Croix et Résurrection, deux faces d’un même acte
Si nous voulons comprendre et saisir Jésus dans la vérité qui est la sienne, selon les témoignages du Nouveau Testament, nous devons lire son histoire dans deux sens différents : à partir du commencement, comme toute histoire, mais aussi à partir de l’arrivée, sa Résurrection. C’est cette seconde lecture, à rebours, qui donne tout son sens à la première dont on se contente d’ordinaire. L’histoire de Jésus ne peut être comprise si on ne la lit pas en rapport avec son avenir qui donne le sens de la Croix. Notre foi est alors primordiale car sans elle il n’y a pas de Résurrection, c’est dans la foi que nous pouvons essayer de la comprendre.
La Résurrection à venir du Jésus terrestre a pris pour le Christ la forme de la Croix. La fin de l’histoire est présente dans la réalité de l’histoire. L’avenir du ressuscité s’incarne dans le passé du crucifié.
La Résurrection qualifie celui qui est crucifié comme Christ, l’Oint de Dieu. Elle qualifie sa passion et sa mort comme événement de salut pour nous. Elle ne réduit pas à néant la Croix : « Christ ne m’a pas envoyé baptiser, mais annoncer l’Evangile, et sans recourir à la sagesse du discours, pour ne pas réduire à néant la Croix du Christ. » (1 Cor, 1, 17)
La Croix et la Résurrection forment un tout que rien ne peut séparer. La mort de Jésus n’est pas seulement le résultat d’une fidélité à sa mission, comme la mort des autres prophètes. Il s’agit de la mort du Ressuscité et de la Résurrection du crucifié, cette mort est le passage obligé de Dieu qui veut aller jusqu’à la racine du mal pour nous en délivrer. Jésus est mort pour nous, pour que nous ayons la vie (il semble bien que l’expression de « mort pour nos péchés » soit plus tardive et déforme quelque peu l’annonce de « la mort pour nous »). Le don que nous fait le Christ sur la Croix est la dimension terrestre de sa résurrection eschatologique, c’est-à-dire qui ouvre le monde à venir déjà présent par lui. Alors la « descente » de Jésus au creux du mal du monde ouvre pour nous la liberté et la justice promises par sa Résurrection. J. Moltmann écrit : « Le règne du Christ doit être décrit comme la puissance de la Résurrection en un monde encore soumis à la mort ».
La force de réconciliation issue de sa passion et de sa mort est une puissance de Résurrection. La passion et la mort ne sont pas dépassées, ou superflues grâce à la Résurrection, elles en font partie. Elles sont le fondement du monde nouveau qui a pu s’ouvrir pour nous grâce à l’Incarnation de Dieu dans notre monde, à sa descente au cœur du mal dans sa passion et sa mort.

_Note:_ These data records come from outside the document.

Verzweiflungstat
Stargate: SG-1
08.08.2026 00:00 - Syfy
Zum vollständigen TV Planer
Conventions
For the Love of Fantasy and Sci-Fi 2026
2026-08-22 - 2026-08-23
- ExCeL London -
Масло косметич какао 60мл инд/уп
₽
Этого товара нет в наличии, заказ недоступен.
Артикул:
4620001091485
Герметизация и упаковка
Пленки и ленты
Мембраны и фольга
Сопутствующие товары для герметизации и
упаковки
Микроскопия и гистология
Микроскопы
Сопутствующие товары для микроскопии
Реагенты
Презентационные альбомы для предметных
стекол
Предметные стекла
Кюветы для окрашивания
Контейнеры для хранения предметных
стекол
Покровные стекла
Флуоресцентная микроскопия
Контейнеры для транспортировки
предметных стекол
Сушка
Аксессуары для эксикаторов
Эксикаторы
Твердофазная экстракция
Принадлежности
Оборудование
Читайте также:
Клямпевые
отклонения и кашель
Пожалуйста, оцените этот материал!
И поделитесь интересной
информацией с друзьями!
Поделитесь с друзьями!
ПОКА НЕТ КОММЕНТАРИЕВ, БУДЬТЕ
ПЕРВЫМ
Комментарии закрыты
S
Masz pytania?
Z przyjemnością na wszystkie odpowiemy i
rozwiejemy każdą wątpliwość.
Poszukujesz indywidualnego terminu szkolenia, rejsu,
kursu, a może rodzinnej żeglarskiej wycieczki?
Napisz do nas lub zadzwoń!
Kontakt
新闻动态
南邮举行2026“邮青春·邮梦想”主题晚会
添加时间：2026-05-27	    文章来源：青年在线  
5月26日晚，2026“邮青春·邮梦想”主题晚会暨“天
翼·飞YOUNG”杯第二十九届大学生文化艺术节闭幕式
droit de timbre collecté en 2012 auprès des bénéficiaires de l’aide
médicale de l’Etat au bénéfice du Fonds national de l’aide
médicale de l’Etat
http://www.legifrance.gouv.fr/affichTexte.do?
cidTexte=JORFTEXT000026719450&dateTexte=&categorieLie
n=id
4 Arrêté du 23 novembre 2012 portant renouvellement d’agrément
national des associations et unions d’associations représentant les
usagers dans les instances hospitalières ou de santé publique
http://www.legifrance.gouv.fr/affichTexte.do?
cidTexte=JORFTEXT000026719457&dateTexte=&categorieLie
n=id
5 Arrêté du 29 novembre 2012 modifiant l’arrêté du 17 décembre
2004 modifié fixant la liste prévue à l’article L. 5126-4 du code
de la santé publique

Le monde nouveau, déjà présent par la Résurrection, mais à venir car pour le moment seul Jésus est ressuscité, est le monde de la justice et de la liberté (contrairement à celui de la Loi). Il est à l’œuvre dès maintenant et guide tout notre engagement à construire le Royaume. Cet engagement passe par la passion et la mort qui prennent sens par notre résurrection promise à ceux qui répondent à l’appel : « Si quelqu’un veut venir à ma suite, qu’il renonce à lui-même et qu’il prenne sa croix, et qu’il me suive. En effet, qui veut sauver sa vie, la perdra ; mai qui perdra sa vie à cause de moi et de l’Evangile, la sauvera » (Mc 8, 34-35).
La « mort-Résurrection » du Christ, acte fondateur du monde nouveau qui donne son sens à notre monde actuel, est aussi révélateur de la divinité de Jésus. Elle se révèle dans son abaissement (cf. l’hymne de l’épître aux Philippiens : « Lui... qui s’est dépouillé, prenant la condition de serviteur... » Ph 2, 6-11) et l’humanité de Jésus se révèle dans son élévation (« Dieu l’a souverainement élevé et lui a conféré le Nom qui est au-dessus de tout nom... » Ph 2, 9). La Croix brise aussi la notion du Dieu en une personne, pour ouvrir sur la Trinité. Sans la Trinité, l’Incarnation et la Croix ne sont plus possibles. La Croix se trouve au centre de l’être trinitaire de Dieu, elle sépare et unit les personnes dans leurs relations réciproques. Et c’est par la « suite du Christ », Incarnation de Dieu, que nous sommes appelés à participer à cette vie de la Trinité.
Marc Durand
Cet article doit beaucoup au théologien Jurgën Moltmann, en particulier à son livre Le Dieu crucifié, éd. du Cerf, 1999.